-- Data for this task follows --
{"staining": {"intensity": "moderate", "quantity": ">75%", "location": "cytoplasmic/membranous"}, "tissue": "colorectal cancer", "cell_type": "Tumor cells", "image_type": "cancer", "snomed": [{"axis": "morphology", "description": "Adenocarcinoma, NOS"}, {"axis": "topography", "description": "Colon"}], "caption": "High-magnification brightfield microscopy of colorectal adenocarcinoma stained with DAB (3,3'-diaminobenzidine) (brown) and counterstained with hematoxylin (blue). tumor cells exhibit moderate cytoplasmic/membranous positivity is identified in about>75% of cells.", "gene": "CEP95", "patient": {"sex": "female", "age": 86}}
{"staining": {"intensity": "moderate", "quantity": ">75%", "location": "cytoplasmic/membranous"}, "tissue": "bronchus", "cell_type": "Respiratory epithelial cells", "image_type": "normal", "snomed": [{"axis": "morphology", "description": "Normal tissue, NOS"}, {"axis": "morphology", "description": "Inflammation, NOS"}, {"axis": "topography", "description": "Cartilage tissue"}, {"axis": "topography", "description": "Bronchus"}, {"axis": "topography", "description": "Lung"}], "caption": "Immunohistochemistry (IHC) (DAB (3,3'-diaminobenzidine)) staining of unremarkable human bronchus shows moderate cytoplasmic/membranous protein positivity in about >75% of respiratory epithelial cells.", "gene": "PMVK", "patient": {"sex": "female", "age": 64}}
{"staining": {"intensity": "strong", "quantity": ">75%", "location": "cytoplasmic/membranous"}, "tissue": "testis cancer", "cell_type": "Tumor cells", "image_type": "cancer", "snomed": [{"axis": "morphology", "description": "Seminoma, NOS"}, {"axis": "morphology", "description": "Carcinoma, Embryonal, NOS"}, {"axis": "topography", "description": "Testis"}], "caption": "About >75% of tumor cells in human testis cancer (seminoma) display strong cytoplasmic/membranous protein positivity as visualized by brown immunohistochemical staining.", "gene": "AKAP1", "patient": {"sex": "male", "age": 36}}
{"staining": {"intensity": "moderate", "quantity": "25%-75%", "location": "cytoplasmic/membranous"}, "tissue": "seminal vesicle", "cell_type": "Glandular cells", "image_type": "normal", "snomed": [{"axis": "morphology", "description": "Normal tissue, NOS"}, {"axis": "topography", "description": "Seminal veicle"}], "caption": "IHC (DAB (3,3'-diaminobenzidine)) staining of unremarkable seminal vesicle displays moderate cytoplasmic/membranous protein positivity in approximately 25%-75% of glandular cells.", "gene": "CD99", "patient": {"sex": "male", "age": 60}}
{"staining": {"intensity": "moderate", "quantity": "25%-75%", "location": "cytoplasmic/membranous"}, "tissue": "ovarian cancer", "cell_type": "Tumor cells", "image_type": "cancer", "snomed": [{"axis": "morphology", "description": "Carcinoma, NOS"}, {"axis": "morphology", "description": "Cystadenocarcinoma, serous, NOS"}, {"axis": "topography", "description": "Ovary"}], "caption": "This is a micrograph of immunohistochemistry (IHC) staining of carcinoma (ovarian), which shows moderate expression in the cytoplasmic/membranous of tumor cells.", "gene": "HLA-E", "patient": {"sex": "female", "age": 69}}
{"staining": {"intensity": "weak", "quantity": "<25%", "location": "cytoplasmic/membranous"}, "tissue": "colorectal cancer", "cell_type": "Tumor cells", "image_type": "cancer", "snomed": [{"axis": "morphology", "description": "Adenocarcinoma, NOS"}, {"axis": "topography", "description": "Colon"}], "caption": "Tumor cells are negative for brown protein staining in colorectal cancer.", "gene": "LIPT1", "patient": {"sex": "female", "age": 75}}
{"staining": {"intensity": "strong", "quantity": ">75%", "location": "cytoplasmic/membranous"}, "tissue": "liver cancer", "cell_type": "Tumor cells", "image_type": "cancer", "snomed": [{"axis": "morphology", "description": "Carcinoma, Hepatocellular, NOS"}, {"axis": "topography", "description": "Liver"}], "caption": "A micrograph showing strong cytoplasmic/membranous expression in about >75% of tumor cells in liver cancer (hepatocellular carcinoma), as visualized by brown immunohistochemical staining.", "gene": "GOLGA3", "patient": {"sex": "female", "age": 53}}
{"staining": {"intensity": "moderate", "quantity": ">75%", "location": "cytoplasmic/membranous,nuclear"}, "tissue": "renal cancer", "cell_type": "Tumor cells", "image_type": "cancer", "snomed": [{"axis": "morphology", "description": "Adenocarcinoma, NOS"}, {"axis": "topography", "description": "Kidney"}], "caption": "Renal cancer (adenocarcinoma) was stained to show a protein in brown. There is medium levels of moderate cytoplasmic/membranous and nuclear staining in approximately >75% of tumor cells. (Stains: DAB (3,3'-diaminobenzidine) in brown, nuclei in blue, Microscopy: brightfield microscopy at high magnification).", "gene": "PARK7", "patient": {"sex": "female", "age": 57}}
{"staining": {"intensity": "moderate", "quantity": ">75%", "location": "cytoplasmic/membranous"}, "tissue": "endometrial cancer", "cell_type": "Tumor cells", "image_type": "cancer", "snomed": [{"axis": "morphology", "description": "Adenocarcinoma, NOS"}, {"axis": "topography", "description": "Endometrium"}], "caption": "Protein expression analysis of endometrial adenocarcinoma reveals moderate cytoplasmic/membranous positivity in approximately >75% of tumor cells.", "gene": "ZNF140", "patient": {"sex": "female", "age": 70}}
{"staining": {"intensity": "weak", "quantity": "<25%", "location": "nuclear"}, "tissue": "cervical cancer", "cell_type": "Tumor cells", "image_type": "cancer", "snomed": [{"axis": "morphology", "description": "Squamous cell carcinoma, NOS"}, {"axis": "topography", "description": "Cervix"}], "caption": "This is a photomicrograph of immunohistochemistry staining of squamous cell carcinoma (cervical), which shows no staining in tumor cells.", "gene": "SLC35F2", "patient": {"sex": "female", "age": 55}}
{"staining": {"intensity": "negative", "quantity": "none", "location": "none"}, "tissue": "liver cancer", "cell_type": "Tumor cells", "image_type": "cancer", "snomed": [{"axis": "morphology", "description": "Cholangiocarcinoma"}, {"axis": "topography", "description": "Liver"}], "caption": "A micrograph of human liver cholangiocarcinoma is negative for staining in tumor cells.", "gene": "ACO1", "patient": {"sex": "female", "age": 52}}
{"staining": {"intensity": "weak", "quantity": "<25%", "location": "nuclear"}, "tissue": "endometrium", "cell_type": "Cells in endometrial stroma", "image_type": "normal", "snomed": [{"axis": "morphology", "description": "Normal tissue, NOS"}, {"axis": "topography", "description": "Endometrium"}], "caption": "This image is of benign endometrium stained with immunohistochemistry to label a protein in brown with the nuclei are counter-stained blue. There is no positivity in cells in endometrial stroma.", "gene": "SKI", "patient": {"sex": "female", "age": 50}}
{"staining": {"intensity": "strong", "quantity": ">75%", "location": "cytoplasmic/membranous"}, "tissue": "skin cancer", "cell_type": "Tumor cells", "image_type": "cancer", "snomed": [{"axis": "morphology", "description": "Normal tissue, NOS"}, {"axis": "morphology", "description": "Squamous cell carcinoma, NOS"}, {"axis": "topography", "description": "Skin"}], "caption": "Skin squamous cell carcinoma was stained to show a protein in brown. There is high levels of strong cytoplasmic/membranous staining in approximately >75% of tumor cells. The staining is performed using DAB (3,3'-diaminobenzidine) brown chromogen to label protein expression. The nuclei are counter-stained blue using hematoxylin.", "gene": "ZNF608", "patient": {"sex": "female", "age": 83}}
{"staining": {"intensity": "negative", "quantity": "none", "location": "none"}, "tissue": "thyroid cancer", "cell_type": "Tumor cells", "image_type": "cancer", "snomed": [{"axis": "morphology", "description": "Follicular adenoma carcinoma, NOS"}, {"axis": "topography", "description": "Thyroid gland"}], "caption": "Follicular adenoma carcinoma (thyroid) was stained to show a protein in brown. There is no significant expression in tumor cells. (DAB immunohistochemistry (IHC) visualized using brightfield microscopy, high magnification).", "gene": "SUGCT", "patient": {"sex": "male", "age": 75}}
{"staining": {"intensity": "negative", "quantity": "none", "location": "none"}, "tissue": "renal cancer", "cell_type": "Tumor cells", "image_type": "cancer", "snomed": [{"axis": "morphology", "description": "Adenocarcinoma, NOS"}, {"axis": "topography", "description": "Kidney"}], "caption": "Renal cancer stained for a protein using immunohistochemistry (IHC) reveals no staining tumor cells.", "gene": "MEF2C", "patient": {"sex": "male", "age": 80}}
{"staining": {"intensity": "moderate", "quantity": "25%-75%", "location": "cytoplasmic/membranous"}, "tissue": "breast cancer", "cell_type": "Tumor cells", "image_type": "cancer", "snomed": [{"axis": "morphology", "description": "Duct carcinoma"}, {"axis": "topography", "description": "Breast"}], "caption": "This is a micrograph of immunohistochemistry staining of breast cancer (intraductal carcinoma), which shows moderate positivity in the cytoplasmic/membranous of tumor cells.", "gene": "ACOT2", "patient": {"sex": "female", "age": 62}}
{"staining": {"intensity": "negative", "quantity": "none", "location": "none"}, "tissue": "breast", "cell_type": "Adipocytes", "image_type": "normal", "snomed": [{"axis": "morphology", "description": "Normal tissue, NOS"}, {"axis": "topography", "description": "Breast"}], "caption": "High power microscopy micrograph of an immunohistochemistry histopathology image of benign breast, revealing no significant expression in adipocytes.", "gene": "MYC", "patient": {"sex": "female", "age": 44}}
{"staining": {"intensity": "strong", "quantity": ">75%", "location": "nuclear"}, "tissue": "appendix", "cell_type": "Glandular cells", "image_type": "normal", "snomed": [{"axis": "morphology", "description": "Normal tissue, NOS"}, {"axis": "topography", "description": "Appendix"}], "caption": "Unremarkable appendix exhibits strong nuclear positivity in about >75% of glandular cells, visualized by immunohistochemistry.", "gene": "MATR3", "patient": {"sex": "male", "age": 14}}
-- Data for this task concluded --
◆ What to do:
Will you return exactly the lines above from the one with "(IHC) (DAB (3,3'-diaminobenzidine))" down to the one with "cells in human", counting both as part of the range?

◆ Response to this task:
{"staining": {"intensity": "moderate", "quantity": ">75%", "location": "cytoplasmic/membranous"}, "tissue": "bronchus", "cell_type": "Respiratory epithelial cells", "image_type": "normal", "snomed": [{"axis": "morphology", "description": "Normal tissue, NOS"}, {"axis": "morphology", "description": "Inflammation, NOS"}, {"axis": "topography", "description": "Cartilage tissue"}, {"axis": "topography", "description": "Bronchus"}, {"axis": "topography", "description": "Lung"}], "caption": "Immunohistochemistry (IHC) (DAB (3,3'-diaminobenzidine)) staining of unremarkable human bronchus shows moderate cytoplasmic/membranous protein positivity in about >75% of respiratory epithelial cells.", "gene": "PMVK", "patient": {"sex": "female", "age": 64}}
{"staining": {"intensity": "strong", "quantity": ">75%", "location": "cytoplasmic/membranous"}, "tissue": "testis cancer", "cell_type": "Tumor cells", "image_type": "cancer", "snomed": [{"axis": "morphology", "description": "Seminoma, NOS"}, {"axis": "morphology", "description": "Carcinoma, Embryonal, NOS"}, {"axis": "topography", "description": "Testis"}], "caption": "About >75% of tumor cells in human testis cancer (seminoma) display strong cytoplasmic/membranous protein positivity as visualized by brown immunohistochemical staining.", "gene": "AKAP1", "patient": {"sex": "male", "age": 36}}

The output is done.